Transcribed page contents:
>>>

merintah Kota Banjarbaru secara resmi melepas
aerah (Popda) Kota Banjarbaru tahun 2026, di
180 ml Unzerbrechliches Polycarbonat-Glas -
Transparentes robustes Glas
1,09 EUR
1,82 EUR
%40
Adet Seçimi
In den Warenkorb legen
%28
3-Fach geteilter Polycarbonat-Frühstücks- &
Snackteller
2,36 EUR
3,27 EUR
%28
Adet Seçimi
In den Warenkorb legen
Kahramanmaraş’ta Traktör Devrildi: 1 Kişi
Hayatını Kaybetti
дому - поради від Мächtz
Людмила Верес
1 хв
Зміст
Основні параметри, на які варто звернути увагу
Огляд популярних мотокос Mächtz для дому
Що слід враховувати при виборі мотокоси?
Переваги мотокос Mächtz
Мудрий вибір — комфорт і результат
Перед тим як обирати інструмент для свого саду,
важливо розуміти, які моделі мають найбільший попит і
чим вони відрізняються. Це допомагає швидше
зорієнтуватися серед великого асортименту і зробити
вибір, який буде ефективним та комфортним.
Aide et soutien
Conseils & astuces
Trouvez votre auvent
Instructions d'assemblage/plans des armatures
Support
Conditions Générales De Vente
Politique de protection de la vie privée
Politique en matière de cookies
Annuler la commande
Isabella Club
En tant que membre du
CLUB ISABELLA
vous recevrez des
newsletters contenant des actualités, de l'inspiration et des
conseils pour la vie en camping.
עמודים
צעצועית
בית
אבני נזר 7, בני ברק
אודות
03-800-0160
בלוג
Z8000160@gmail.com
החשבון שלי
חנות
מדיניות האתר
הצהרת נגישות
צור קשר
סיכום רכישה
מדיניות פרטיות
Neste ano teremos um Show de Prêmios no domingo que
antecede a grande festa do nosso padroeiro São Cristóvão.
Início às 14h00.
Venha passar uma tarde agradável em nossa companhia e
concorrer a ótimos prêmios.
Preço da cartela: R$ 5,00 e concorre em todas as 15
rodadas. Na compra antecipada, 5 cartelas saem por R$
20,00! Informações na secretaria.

<<<

— Aim of the exercise —
When the string "Mächtz" appears in a line of the records above, that line is to be copied.

— Your response —
Огляд популярних мотокос Mächtz для дому
Переваги мотокос Mächtz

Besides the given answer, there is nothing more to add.